> Task to carry out: Summarize the forum thread about long-term stomach troubles in two sentences.

# Tummy Troubles for Years



## sunnyc (Sep 10, 2017)

I have had tummy troubles for most of my 58 years. For 30 years I've had bouts of constipation and diarrhea, alternating. My stomach is sometimes OK and sometimes horrible. In March 2016 with the pressures of a dying step dad, very ill mother in law, mean ole' boss, and a dangerous surgery for my husband, I suffered a panic attack while sitting with my husband in the hospital. I thought I was juggling all of the balls like a skilled ninja, but BAM, the balls all fell at once, taking my life with them.

Ever since then I have suffered from severe anxiety. Wow! It really sucks. I've been to docs and they all say its anxiety causing my stomach problems. I feel anxiety exacerbates my stomach problems, but isn't in itself the cause.

Now, if I can gather up enough bravery, I am insisting on stomach tests. I have a colonoscopy (had one 4 years ago) on the 25th and the anticipatory anxiety for this is almost crippling. I have another doc appt on the 26th where I will insist they check me for allergies, h pylori, ulcers, gluten sensitivity, dairy, etc. I am sick of them just telling me it's "all in my head".

I keep putting a smile on my face and one foot in front of the other. I have a beautiful family and life, but I never enjoy it because I am always this anxious lady with a tummy ache.









For the last week I've had so much rolling, icky gas and tummy pains. I took a laxative for the first time in years, and that seemed to relieve some of my troubles, but I still feel nauseated, gassy, and not completely empty (TMI, sorry)

I wish, oh I wish, the docs would say I have something they can cure or at least help with (I have health anxiety, so I'm sure I have something deadly).

I haven't been on any support groups, but today I bit the bullet and looked for some support and empathy.

Thanks for listening. It's tough to go along without people understanding just how miserable I am.

Bless you all


----------



## stf575s (Sep 8, 2017)

Morning! I am having the same symptoms as you to a T!!!!! Do you feel like you constantly have the stomach flu? I feel constantly nauseated and this has even caused a loss of appetite. I have been diagnosed with IBS-C. I took medicine for about a week and felt awesome for about 2 years and now it is back. I have had blood tests done and everything is normal.


----------



## Barney71 (Aug 1, 2017)

Hello, that's a great place to receive support and help, so I gotta say that you are in good hands. Whenever I came here first I felt like I need support and help as well, even though I had basically everything sorted out after many years in misery that I have spent and I didn't find any online sanctuary to take me in when I need it the most, basically probably because I didn't even realize they exist, that was like in 2004-2007, but even now that I feel like I'm reborn, being on a forum like this - with the real community that is going through the same as you and in some cases even worse things, it definitely stabilizes your mental health because you know there are people out there that are struggling with simplest thing as much as you do - at least it kind of helped for me and I felt like I need to share my knowledge and try to support and help other people in any way I can, so they can sort their lives out just like I did


----------



## sunnyc (Sep 10, 2017)

stf575s

I have had huge bouts of nausea on and off for years. Sometimes they last for months. And yes, sometimes I feel like I have the flu. I have extreme anxiety, and I have been working on it and getting it under control. Just as I was making anxiety progress, my gut went into hell mode and now I have C with mucus....which makes my anxiety sky rocket.


----------

(Items from a dataset)
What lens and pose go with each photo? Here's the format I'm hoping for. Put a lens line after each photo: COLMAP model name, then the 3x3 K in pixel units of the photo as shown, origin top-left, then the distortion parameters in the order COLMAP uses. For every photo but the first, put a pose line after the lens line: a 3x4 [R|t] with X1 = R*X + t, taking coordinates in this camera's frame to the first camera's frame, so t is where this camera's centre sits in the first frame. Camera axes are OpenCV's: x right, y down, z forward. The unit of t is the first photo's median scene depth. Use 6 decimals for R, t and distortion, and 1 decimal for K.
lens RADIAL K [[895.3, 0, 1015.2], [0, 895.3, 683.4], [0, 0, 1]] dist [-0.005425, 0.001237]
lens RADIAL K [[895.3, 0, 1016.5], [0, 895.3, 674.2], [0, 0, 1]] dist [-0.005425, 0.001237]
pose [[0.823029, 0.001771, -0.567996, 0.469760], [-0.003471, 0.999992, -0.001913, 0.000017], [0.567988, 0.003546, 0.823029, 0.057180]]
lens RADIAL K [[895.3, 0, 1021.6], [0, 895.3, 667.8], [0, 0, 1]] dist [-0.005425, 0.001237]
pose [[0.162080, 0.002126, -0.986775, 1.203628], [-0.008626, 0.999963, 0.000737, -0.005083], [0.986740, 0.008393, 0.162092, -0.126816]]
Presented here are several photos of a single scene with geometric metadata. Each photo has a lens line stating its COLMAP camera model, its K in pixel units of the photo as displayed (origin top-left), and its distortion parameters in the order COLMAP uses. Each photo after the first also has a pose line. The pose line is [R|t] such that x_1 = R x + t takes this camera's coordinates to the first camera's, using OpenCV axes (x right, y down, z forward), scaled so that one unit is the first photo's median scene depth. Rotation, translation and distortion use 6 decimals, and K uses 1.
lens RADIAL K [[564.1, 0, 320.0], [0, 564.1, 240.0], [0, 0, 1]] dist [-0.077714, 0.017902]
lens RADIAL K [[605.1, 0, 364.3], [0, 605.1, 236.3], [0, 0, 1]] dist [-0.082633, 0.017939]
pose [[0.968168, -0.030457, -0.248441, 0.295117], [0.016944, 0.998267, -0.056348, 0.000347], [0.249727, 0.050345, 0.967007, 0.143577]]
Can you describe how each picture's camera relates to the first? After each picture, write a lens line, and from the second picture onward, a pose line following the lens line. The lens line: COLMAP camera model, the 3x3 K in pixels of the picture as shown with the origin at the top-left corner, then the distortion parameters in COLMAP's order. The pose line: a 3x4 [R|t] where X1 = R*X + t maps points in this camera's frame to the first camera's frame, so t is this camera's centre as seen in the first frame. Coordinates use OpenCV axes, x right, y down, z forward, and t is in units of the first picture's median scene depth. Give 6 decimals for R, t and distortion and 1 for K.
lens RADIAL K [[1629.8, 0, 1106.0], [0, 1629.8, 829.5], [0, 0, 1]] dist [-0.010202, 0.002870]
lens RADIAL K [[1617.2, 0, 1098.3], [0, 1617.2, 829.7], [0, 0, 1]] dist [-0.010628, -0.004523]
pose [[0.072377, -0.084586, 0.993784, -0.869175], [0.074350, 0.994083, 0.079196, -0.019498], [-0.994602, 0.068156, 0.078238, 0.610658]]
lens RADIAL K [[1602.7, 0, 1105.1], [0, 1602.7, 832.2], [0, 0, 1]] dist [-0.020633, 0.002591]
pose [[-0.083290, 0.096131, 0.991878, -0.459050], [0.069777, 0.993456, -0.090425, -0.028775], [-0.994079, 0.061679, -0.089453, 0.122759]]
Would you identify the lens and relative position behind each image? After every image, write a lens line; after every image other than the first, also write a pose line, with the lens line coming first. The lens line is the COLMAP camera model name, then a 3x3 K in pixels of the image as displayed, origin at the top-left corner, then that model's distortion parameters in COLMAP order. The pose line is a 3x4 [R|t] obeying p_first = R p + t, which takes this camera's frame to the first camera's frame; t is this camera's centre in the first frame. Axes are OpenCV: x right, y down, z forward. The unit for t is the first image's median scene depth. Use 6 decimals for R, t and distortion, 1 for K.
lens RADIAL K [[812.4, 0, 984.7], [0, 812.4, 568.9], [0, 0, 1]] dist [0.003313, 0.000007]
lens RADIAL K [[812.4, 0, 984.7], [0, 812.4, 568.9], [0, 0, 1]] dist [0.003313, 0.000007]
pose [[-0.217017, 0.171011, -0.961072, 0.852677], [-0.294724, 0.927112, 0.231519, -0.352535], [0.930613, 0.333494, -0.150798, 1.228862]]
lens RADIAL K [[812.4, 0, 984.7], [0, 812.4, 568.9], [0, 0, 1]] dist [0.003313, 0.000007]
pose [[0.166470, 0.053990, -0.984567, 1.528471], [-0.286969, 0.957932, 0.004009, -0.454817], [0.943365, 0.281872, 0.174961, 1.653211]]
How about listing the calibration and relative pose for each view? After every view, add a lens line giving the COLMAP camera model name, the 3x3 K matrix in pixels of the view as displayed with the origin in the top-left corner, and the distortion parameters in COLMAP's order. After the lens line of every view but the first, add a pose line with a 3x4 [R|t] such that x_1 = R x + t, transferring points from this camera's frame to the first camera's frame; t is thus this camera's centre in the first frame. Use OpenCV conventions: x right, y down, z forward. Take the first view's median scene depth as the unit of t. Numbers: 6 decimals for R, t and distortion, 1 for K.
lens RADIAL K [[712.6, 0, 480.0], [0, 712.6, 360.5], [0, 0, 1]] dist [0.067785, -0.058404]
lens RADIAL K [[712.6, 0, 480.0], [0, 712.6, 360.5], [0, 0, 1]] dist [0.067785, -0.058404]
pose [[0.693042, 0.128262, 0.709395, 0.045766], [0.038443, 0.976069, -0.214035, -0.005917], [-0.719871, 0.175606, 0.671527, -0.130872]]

> Output for this task: A 58-year-old poster describes decades of alternating constipation and diarrhea and severe anxiety since a panic attack in March 2016, and plans to insist on stomach tests because doctors keep blaming the symptoms on anxiety. One reply reports the same symptoms and a diagnosis of IBS-C, and another calls the forum a great place to receive support and help.